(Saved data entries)
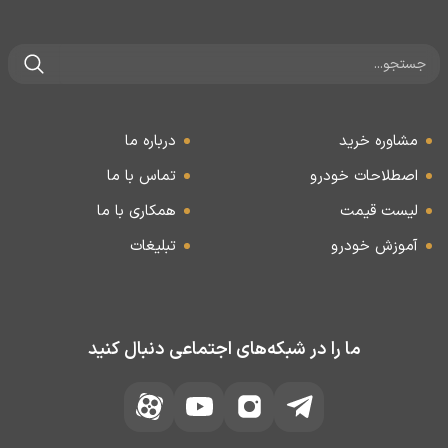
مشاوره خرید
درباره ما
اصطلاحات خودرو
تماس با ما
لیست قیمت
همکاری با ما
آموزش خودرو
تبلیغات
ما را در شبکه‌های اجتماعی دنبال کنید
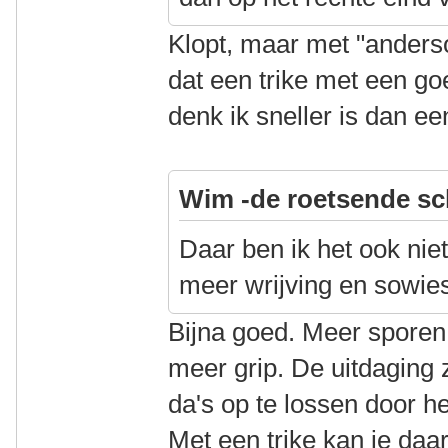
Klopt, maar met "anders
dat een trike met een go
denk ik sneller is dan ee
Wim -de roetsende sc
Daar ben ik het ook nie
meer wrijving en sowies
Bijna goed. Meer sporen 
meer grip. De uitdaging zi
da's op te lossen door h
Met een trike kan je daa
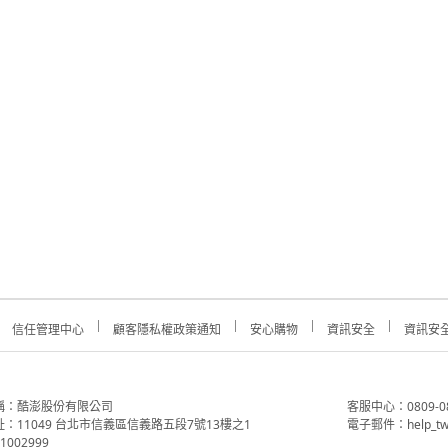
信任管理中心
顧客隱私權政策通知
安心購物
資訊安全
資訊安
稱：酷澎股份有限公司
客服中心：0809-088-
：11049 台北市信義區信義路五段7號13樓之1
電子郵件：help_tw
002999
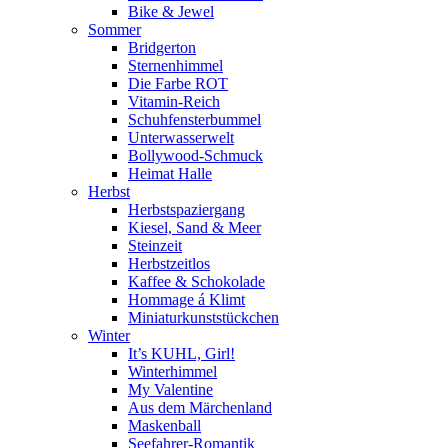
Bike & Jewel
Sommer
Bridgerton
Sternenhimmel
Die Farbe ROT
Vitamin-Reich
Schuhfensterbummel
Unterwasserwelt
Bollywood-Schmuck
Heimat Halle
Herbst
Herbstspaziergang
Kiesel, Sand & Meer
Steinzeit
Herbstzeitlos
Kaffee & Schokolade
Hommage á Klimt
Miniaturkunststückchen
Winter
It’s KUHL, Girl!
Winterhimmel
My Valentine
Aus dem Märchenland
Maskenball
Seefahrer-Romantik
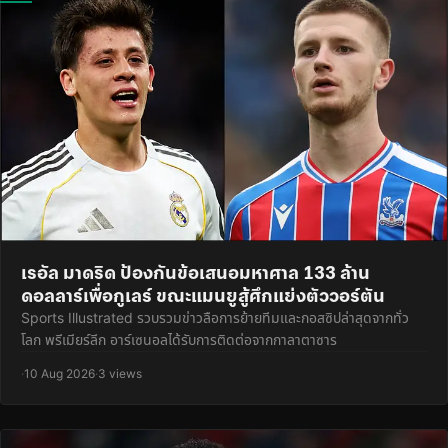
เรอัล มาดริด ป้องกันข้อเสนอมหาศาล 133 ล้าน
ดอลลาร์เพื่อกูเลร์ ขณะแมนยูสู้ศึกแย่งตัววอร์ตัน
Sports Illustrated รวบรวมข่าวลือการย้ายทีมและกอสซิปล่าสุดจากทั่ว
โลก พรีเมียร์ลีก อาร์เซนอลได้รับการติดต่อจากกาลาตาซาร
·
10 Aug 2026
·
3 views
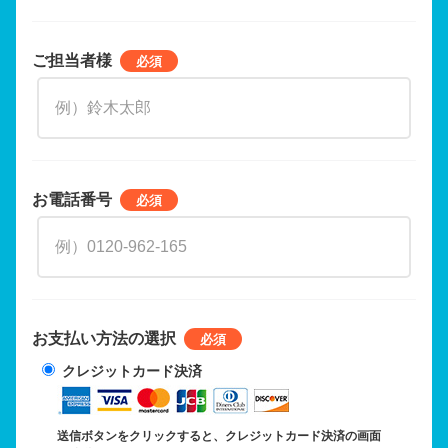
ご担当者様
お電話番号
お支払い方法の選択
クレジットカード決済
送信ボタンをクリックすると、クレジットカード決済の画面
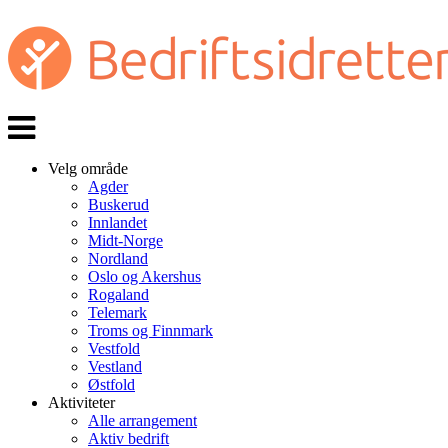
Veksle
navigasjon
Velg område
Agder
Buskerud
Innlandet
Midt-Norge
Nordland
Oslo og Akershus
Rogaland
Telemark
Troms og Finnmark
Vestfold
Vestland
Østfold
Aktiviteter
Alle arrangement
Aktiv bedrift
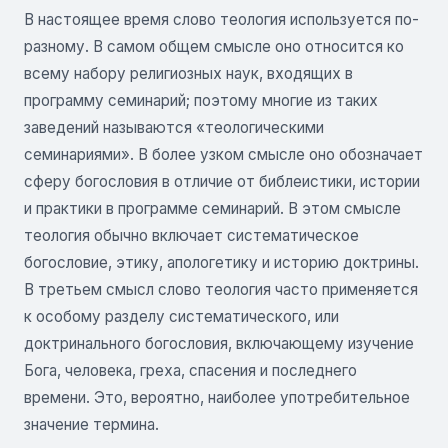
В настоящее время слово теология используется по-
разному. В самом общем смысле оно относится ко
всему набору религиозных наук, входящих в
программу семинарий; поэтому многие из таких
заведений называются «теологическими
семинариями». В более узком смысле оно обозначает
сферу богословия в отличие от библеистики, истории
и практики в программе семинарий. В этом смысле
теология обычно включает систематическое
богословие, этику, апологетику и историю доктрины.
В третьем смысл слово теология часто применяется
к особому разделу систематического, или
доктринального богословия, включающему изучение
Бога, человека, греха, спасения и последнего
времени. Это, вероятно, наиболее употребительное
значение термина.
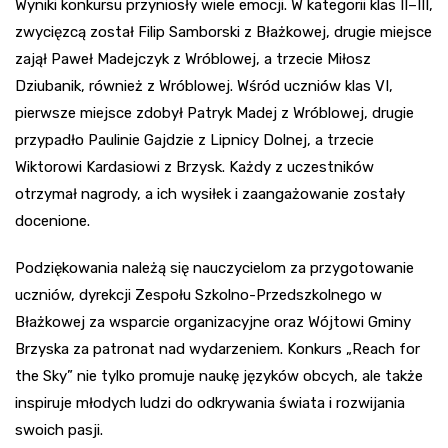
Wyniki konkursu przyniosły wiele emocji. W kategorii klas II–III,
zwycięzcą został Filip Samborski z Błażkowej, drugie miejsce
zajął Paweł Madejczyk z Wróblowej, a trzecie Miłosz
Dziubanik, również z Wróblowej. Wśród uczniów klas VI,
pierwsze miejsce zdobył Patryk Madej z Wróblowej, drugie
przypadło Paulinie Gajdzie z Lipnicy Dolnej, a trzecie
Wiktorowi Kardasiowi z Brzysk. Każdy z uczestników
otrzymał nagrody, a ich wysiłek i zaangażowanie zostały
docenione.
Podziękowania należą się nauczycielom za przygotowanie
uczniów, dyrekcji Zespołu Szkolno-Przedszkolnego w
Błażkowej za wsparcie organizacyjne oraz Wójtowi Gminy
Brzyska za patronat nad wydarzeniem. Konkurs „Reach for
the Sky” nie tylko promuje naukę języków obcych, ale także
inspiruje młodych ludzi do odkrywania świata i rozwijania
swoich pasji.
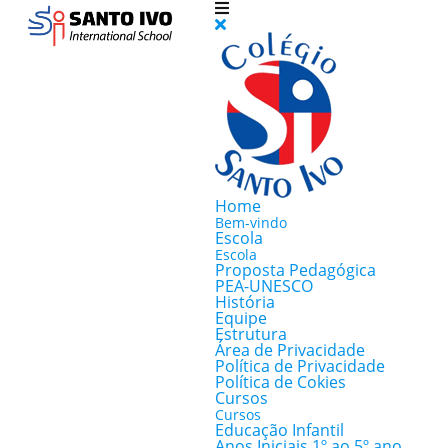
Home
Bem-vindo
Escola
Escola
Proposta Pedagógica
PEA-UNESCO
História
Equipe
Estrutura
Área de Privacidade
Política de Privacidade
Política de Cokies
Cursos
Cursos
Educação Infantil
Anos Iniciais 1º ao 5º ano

• Directions: Whenever a line includes the word "uczniów", pull it out of the entries.

• Result of the exercise:
Dziubanik, również z Wróblowej. Wśród uczniów klas VI,
uczniów, dyrekcji Zespołu Szkolno-Przedszkolnego w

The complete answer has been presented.